• **DATA MENTAH**

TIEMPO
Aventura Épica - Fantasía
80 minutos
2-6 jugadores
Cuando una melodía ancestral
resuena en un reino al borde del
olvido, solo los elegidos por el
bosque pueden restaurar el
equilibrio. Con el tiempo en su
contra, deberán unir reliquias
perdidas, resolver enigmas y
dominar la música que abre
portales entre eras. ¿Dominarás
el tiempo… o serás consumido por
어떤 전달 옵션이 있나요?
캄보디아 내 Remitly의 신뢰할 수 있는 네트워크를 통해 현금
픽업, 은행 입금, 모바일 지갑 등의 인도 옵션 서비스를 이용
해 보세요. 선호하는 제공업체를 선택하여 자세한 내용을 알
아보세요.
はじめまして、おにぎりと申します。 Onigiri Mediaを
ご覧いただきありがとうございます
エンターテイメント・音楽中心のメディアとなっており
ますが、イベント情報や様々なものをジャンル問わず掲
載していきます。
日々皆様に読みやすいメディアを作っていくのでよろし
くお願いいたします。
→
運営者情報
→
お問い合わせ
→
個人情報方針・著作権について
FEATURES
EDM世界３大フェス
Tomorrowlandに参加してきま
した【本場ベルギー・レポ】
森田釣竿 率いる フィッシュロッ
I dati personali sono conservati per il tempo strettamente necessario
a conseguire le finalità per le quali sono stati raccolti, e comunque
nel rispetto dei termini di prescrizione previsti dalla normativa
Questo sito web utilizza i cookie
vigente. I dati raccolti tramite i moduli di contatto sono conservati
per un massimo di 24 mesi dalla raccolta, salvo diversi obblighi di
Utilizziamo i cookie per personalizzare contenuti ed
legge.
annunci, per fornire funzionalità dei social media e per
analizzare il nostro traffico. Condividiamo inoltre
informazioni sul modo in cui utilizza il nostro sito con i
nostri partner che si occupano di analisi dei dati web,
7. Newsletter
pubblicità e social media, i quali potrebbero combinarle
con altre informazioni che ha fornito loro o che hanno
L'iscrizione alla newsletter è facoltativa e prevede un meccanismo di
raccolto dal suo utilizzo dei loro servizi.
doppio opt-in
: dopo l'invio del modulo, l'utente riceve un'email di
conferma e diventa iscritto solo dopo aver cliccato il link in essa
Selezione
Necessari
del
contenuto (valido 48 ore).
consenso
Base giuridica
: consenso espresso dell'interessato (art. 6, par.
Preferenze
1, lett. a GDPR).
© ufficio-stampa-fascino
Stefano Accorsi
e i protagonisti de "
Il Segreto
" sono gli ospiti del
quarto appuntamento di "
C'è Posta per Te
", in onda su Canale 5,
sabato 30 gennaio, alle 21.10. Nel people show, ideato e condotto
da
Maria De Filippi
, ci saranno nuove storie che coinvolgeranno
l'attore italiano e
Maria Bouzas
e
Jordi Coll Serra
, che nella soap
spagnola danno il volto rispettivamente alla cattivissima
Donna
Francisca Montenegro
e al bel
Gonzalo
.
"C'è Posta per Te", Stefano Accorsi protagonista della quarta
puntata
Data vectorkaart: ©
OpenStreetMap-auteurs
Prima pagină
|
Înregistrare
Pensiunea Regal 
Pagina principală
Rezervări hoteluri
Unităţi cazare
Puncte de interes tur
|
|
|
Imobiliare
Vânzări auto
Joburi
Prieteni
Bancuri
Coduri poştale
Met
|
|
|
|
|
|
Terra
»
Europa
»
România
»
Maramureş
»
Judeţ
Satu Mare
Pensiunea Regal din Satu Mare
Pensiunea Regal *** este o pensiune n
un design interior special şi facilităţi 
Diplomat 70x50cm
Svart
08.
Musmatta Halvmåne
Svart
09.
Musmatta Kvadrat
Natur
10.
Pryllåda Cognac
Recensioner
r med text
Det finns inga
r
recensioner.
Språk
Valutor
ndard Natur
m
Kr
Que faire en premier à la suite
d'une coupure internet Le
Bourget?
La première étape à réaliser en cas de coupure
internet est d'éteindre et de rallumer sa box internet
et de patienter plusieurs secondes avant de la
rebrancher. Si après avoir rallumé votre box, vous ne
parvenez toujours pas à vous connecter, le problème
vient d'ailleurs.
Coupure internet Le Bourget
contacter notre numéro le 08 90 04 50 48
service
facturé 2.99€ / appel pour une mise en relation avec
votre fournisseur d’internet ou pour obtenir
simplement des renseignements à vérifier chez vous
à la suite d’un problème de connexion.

• **COBA SENDIRI**
Salin kembali semua baris dari setiap entri di atas tanpa mengubah satu karakter pun.

• **HASIL PENGERJAAN**
TIEMPO
Aventura Épica - Fantasía
80 minutos
2-6 jugadores
Cuando una melodía ancestral
resuena en un reino al borde del
olvido, solo los elegidos por el
bosque pueden restaurar el
equilibrio. Con el tiempo en su
contra, deberán unir reliquias
perdidas, resolver enigmas y
dominar la música que abre
portales entre eras. ¿Dominarás
el tiempo… o serás consumido por
어떤 전달 옵션이 있나요?
캄보디아 내 Remitly의 신뢰할 수 있는 네트워크를 통해 현금
픽업, 은행 입금, 모바일 지갑 등의 인도 옵션 서비스를 이용
해 보세요. 선호하는 제공업체를 선택하여 자세한 내용을 알
아보세요.
はじめまして、おにぎりと申します。 Onigiri Mediaを
ご覧いただきありがとうございます
エンターテイメント・音楽中心のメディアとなっており
ますが、イベント情報や様々なものをジャンル問わず掲
載していきます。
日々皆様に読みやすいメディアを作っていくのでよろし
くお願いいたします。
→
運営者情報
→
お問い合わせ
→
個人情報方針・著作権について
FEATURES
EDM世界３大フェス
Tomorrowlandに参加してきま
した【本場ベルギー・レポ】
森田釣竿 率いる フィッシュロッ
I dati personali sono conservati per il tempo strettamente necessario
a conseguire le finalità per le quali sono stati raccolti, e comunque
nel rispetto dei termini di prescrizione previsti dalla normativa
Questo sito web utilizza i cookie
vigente. I dati raccolti tramite i moduli di contatto sono conservati
per un massimo di 24 mesi dalla raccolta, salvo diversi obblighi di
Utilizziamo i cookie per personalizzare contenuti ed
legge.
annunci, per fornire funzionalità dei social media e per
analizzare il nostro traffico. Condividiamo inoltre
informazioni sul modo in cui utilizza il nostro sito con i
nostri partner che si occupano di analisi dei dati web,
7. Newsletter
pubblicità e social media, i quali potrebbero combinarle
con altre informazioni che ha fornito loro o che hanno
L'iscrizione alla newsletter è facoltativa e prevede un meccanismo di
raccolto dal suo utilizzo dei loro servizi.
doppio opt-in
: dopo l'invio del modulo, l'utente riceve un'email di
conferma e diventa iscritto solo dopo aver cliccato il link in essa
Selezione
Necessari
del
contenuto (valido 48 ore).
consenso
Base giuridica
: consenso espresso dell'interessato (art. 6, par.
Preferenze
1, lett. a GDPR).
© ufficio-stampa-fascino
Stefano Accorsi
e i protagonisti de "
Il Segreto
" sono gli ospiti del
quarto appuntamento di "
C'è Posta per Te
", in onda su Canale 5,
sabato 30 gennaio, alle 21.10. Nel people show, ideato e condotto
da
Maria De Filippi
, ci saranno nuove storie che coinvolgeranno
l'attore italiano e
Maria Bouzas
e
Jordi Coll Serra
, che nella soap
spagnola danno il volto rispettivamente alla cattivissima
Donna
Francisca Montenegro
e al bel
Gonzalo
.
"C'è Posta per Te", Stefano Accorsi protagonista della quarta
puntata
Data vectorkaart: ©
OpenStreetMap-auteurs
Prima pagină
|
Înregistrare
Pensiunea Regal 
Pagina principală
Rezervări hoteluri
Unităţi cazare
Puncte de interes tur
|
|
|
Imobiliare
Vânzări auto
Joburi
Prieteni
Bancuri
Coduri poştale
Met
|
|
|
|
|
|
Terra
»
Europa
»
România
»
Maramureş
»
Judeţ
Satu Mare
Pensiunea Regal din Satu Mare
Pensiunea Regal *** este o pensiune n
un design interior special şi facilităţi 
Diplomat 70x50cm
Svart
08.
Musmatta Halvmåne
Svart
09.
Musmatta Kvadrat
Natur
10.
Pryllåda Cognac
Recensioner
r med text
Det finns inga
r
recensioner.
Språk
Valutor
ndard Natur
m
Kr
Que faire en premier à la suite
d'une coupure internet Le
Bourget?
La première étape à réaliser en cas de coupure
internet est d'éteindre et de rallumer sa box internet
et de patienter plusieurs secondes avant de la
rebrancher. Si après avoir rallumé votre box, vous ne
parvenez toujours pas à vous connecter, le problème
vient d'ailleurs.
Coupure internet Le Bourget
contacter notre numéro le 08 90 04 50 48
service
facturé 2.99€ / appel pour une mise en relation avec
votre fournisseur d’internet ou pour obtenir
simplement des renseignements à vérifier chez vous
à la suite d’un problème de connexion.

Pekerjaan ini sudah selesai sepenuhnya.